Background: A prospective study was initiated to analyze the prognostic value of both the deletion of candidate tumor suppressor genes and the DNA content in colorectal carcinoma specimens.
Methods: A prospective study was initiated in 1988, into which 104 patients from the Brooklyn VA Medical Center were accrued through March 1992. DNA restriction endonuclease digests, obtained by the Southern blot technique, were examined for allelic deletions by cDNA probes pnm23-H1 (17q21) YNZ 22.1 (17p13), and p15-65 (18q21). DNA content was measured by image analysis cytometry of Feulgen-stained tumor imprints. Median follow-up was 5.5 years (range, 4-8.5 years).
Results: Patients with nm23-H1 allelic deletions were 3 times as likely to develop distant metastases as patients without nm23-H1 deletions (relative risk [RR], 3.89; 95% confidence interval [CI], 1.39, 10.89). This connection was even stronger after adjustment for TNM stage and site of primary tumor (RR, 5.27; 95% CI, 1.67, 16.68).

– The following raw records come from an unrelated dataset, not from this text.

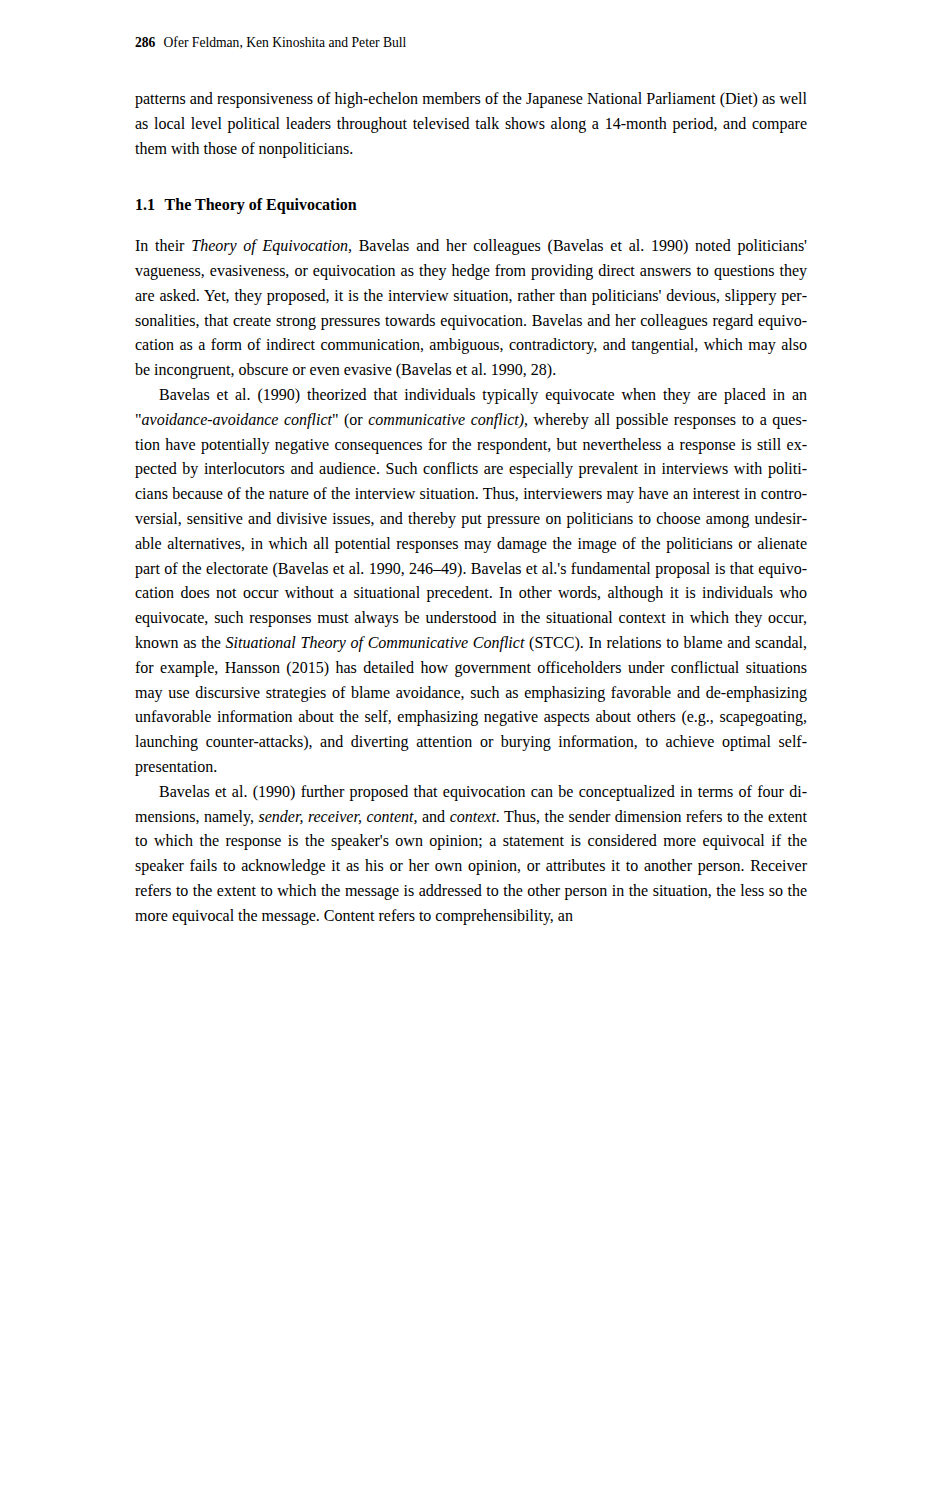286 Ofer Feldman, Ken Kinoshita and Peter Bull
patterns and responsiveness of high-echelon members of the Japanese National Parliament (Diet) as well as local level political leaders throughout televised talk shows along a 14-month period, and compare them with those of nonpoliticians.
1.1 The Theory of Equivocation
In their Theory of Equivocation, Bavelas and her colleagues (Bavelas et al. 1990) noted politicians' vagueness, evasiveness, or equivocation as they hedge from providing direct answers to questions they are asked. Yet, they proposed, it is the interview situation, rather than politicians' devious, slippery personalities, that create strong pressures towards equivocation. Bavelas and her colleagues regard equivocation as a form of indirect communication, ambiguous, contradictory, and tangential, which may also be incongruent, obscure or even evasive (Bavelas et al. 1990, 28).
Bavelas et al. (1990) theorized that individuals typically equivocate when they are placed in an "avoidance-avoidance conflict" (or communicative conflict), whereby all possible responses to a question have potentially negative consequences for the respondent, but nevertheless a response is still expected by interlocutors and audience. Such conflicts are especially prevalent in interviews with politicians because of the nature of the interview situation. Thus, interviewers may have an interest in controversial, sensitive and divisive issues, and thereby put pressure on politicians to choose among undesirable alternatives, in which all potential responses may damage the image of the politicians or alienate part of the electorate (Bavelas et al. 1990, 246–49). Bavelas et al.'s fundamental proposal is that equivocation does not occur without a situational precedent. In other words, although it is individuals who equivocate, such responses must always be understood in the situational context in which they occur, known as the Situational Theory of Communicative Conflict (STCC). In relations to blame and scandal, for example, Hansson (2015) has detailed how government officeholders under conflictual situations may use discursive strategies of blame avoidance, such as emphasizing favorable and de-emphasizing unfavorable information about the self, emphasizing negative aspects about others (e.g., scapegoating, launching counter-attacks), and diverting attention or burying information, to achieve optimal self-presentation.
Bavelas et al. (1990) further proposed that equivocation can be conceptualized in terms of four dimensions, namely, sender, receiver, content, and context. Thus, the sender dimension refers to the extent to which the response is the speaker's own opinion; a statement is considered more equivocal if the speaker fails to acknowledge it as his or her own opinion, or attributes it to another person. Receiver refers to the extent to which the message is addressed to the other person in the situation, the less so the more equivocal the message. Content refers to comprehensibility, an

No significant association of 17p or 18q deletions or ploidy with either distant metastases or overall survival was noted. In multivariate analysis, clinicopathologic variables associated with decreased survival included intracellular mucin production, nuclear grade, TNM stage, and nerve invasion.
Conclusions: A combination of clinicopathologic and molecular biologic variables may identify patients at high risk for death from disseminated colorectal carcinoma.